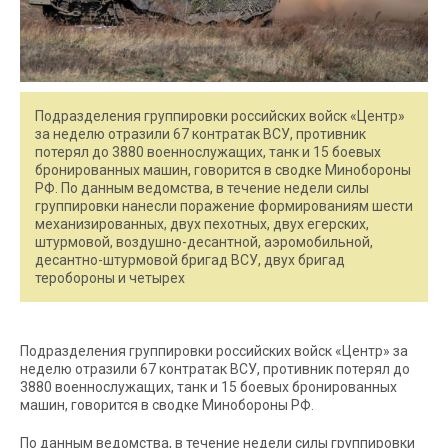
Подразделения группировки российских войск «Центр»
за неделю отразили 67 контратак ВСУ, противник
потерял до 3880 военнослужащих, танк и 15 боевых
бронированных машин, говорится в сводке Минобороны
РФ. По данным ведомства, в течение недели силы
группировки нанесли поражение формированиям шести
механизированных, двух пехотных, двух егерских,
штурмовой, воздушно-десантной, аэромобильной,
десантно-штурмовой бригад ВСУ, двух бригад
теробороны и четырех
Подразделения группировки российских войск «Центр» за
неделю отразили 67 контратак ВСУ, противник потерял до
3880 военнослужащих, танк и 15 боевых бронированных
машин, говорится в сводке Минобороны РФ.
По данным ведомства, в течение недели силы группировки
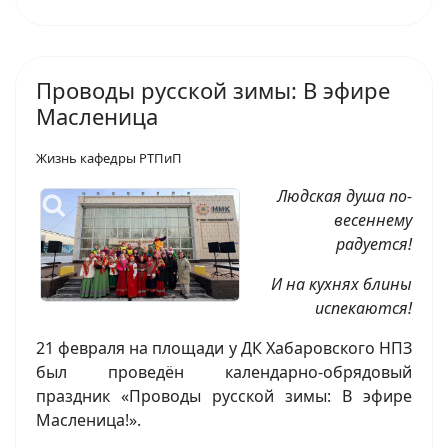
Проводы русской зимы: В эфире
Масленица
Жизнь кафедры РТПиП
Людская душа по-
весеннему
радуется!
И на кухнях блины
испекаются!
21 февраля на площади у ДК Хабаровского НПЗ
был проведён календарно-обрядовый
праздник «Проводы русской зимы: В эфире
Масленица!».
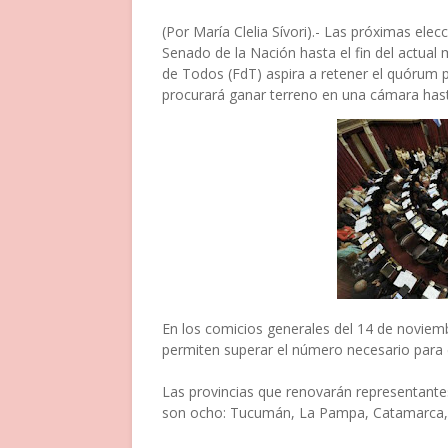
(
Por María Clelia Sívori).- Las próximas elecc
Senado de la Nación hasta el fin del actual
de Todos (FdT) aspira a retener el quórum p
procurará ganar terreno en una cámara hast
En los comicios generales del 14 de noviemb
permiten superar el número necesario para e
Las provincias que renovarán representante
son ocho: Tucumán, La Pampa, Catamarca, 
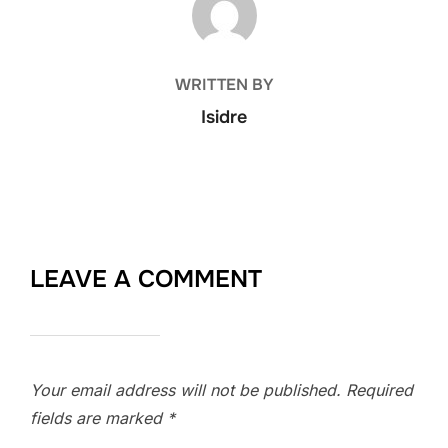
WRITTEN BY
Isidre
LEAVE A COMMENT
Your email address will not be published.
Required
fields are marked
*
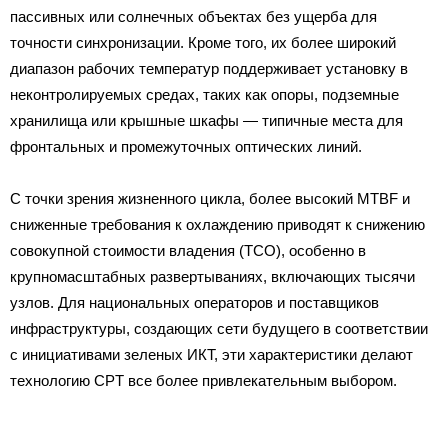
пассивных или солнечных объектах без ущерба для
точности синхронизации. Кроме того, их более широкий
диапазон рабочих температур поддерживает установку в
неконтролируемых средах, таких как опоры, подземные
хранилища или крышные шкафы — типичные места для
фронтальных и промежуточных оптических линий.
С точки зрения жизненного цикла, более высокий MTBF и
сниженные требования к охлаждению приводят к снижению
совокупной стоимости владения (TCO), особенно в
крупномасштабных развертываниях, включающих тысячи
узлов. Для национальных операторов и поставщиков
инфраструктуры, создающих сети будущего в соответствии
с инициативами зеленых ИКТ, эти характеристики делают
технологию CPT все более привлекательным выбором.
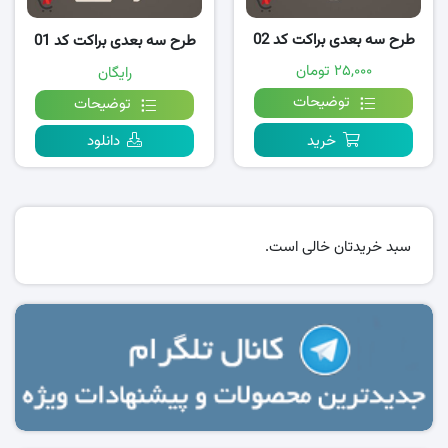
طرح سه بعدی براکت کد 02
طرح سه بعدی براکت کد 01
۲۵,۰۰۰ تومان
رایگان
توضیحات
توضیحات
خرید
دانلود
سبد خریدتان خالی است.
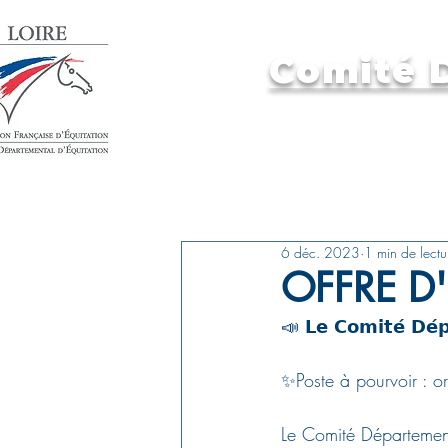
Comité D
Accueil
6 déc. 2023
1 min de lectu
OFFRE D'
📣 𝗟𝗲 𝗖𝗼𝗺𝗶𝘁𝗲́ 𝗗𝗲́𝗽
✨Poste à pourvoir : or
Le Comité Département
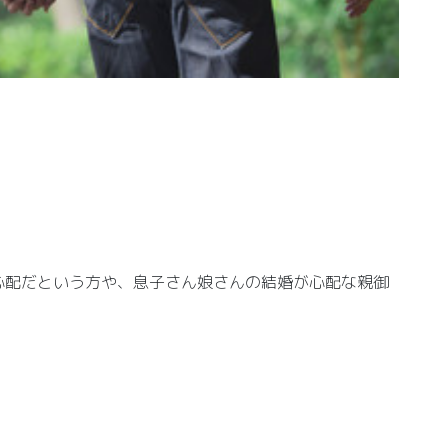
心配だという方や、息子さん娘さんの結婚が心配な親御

____________

## Work order:
Pick out every line in the listing above that contains the word "двух", and copy each of those lines in full.

## Answer:
механизированных, двух пехотных, двух егерских,
десантно-штурмовой бригад ВСУ, двух бригад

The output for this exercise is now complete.